From a technical perspective, a job is created when an employer offers a salary in exchange for a worker's labor. So even if that employer is the federal government, and the salary comes from a stream of tax revenues (or future tax revenues, or even the printing press, for all those governments getting deep into debt), then that still counts as a "job", right ?

No it surely does not.

The nature of a job surely counts. A job that is created when a private employer hires labor, paid for with his own capital, as part of a business that seeks to maximise profit is a real job. Each employer is sacrificing his own wealth, and expects something in return from the employee. Each employer seeks to maximise profits, improve productivity and innovate and grow their business over time, which is the very engine of economic growth and allows for more employment or higher incomes in the future.

The free market consists of millions of voluntarily employed people, developing their skills and applying them across a range of industries, each of which produces something that is in demand and can earn revenue. As we can see, the majority of people are employed by, and receive their income from, the free market.

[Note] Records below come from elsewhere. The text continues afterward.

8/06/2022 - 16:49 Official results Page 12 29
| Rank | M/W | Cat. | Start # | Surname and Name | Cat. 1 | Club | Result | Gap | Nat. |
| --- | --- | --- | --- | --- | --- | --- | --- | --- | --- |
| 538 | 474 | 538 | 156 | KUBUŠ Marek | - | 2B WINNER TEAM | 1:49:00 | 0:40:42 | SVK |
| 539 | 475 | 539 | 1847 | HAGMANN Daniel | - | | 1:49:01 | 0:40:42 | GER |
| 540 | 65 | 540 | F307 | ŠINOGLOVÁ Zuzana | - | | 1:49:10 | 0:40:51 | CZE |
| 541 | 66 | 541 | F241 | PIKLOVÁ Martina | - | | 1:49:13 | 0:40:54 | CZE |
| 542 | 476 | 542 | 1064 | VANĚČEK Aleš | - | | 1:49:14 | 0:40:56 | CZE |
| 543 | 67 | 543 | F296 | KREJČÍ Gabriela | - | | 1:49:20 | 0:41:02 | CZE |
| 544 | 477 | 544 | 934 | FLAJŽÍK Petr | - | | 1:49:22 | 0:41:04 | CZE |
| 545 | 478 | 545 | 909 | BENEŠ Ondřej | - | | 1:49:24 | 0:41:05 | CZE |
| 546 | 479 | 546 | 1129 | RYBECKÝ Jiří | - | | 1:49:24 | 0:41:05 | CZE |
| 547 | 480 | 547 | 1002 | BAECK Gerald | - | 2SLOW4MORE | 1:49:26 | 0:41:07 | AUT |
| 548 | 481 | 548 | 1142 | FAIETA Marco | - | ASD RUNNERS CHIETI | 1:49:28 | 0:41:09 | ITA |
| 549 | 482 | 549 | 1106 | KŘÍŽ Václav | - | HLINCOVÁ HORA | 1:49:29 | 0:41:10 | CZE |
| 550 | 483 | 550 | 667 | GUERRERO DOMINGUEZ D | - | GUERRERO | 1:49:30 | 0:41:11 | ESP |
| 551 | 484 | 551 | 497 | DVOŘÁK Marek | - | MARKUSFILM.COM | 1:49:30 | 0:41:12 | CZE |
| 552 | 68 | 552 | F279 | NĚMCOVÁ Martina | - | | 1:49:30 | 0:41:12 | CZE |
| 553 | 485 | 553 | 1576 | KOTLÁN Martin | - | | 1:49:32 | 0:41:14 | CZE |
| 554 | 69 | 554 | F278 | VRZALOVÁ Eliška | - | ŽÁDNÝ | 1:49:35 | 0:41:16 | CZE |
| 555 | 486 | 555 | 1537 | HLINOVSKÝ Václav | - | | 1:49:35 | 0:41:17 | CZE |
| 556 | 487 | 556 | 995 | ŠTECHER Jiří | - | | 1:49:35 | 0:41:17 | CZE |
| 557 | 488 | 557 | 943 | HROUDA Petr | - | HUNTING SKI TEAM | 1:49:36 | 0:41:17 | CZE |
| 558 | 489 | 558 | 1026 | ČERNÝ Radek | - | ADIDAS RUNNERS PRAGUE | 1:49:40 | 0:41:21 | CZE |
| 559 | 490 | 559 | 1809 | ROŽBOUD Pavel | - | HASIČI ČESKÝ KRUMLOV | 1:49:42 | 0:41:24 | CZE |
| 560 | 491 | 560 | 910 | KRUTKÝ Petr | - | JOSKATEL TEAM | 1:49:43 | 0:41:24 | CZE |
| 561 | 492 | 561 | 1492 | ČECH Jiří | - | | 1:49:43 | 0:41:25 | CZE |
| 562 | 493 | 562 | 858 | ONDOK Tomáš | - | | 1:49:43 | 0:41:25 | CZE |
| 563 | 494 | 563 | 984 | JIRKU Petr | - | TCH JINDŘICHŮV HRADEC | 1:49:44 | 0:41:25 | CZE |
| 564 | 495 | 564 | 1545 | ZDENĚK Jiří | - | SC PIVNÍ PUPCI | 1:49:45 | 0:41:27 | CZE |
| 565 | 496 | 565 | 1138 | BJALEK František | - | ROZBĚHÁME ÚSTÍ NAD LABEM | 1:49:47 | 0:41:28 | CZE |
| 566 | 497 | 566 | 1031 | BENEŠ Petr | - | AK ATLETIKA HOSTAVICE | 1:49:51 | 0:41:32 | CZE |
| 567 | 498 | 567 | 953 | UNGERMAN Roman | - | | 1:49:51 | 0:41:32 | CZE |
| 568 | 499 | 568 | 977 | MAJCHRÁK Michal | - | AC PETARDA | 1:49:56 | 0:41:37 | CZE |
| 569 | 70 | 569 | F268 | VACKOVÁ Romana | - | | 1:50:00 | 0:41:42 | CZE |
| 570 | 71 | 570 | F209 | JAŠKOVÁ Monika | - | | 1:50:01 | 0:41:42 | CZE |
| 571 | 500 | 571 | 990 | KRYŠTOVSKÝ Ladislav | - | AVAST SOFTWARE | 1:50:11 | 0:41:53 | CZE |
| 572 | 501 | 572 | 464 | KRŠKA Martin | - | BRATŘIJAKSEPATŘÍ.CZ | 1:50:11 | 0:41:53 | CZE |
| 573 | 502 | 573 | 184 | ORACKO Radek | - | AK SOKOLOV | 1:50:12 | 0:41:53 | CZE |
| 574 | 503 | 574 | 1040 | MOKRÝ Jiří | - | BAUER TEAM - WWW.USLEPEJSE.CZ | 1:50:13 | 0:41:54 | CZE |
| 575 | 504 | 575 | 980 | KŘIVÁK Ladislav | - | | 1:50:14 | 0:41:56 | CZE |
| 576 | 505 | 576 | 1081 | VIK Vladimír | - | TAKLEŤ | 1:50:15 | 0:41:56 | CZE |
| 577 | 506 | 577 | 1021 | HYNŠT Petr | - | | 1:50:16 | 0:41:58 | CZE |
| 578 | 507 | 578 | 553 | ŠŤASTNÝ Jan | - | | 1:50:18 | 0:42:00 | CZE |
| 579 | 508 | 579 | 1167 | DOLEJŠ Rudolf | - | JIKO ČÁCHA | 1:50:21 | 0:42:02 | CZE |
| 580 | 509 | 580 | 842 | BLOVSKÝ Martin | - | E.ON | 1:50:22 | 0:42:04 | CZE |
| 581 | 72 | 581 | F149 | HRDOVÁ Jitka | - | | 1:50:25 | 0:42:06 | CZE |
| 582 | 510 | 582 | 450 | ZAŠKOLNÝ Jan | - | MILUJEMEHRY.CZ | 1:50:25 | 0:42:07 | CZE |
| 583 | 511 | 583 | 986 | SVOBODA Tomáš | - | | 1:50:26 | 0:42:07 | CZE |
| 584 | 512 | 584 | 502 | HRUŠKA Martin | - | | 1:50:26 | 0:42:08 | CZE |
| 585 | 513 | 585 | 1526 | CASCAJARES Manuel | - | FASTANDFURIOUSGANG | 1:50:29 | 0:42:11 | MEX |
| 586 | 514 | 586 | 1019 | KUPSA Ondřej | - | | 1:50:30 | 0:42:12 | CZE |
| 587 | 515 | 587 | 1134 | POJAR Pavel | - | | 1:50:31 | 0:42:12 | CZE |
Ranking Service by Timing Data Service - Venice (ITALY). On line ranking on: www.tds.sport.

The same cannot always be said of the public sector. The nature of government work is that a central planner or bureaucracy is given a budget to spend, and chartered with a responsibility to both employ people and to spend their annual budget (or else they won't receive their budget in full the following year).

I read another chapter from Milton Friedman's "Free to Choose" last night which established that when you spend your own money and your own priorities, you seek to both get good value, and to get something that satisfies your own priorities. The hazard occurs when you spend somebody else's money towards somebody else's priorities, where there is no consideration of the budget, and no consideration of that other person's priorities.

Government spending falls entirely into this category. Whilst tax cuts, especially cuts in business tax and income tax, would provide the free market much more capital to employ people in dynamic and growing industries.

It seems clear that each stimulus project is designed to be short term - building roads, highways, green energy, refurbishing schools. Now these sound like noble goals in themselves, but what happens to the workers when these projects expire ?

The private sector would deploy labor and other critical inputs in a much more sustainable way, and use them dynamically and efficiently where they are most needed.

The article concludes:

If the projects really were cost-effective, of course, there would be no need to cite the jobs they create. And if creating jobs were an end in itself, as Obama often seems to think it is, there would be no need to find projects that are worth doing because of the public benefits they deliver. In fact, it would be better to throw money around willy-nilly so as to maximize job creation, in which case we surely could get more than 3.5 million jobs for $787 billion.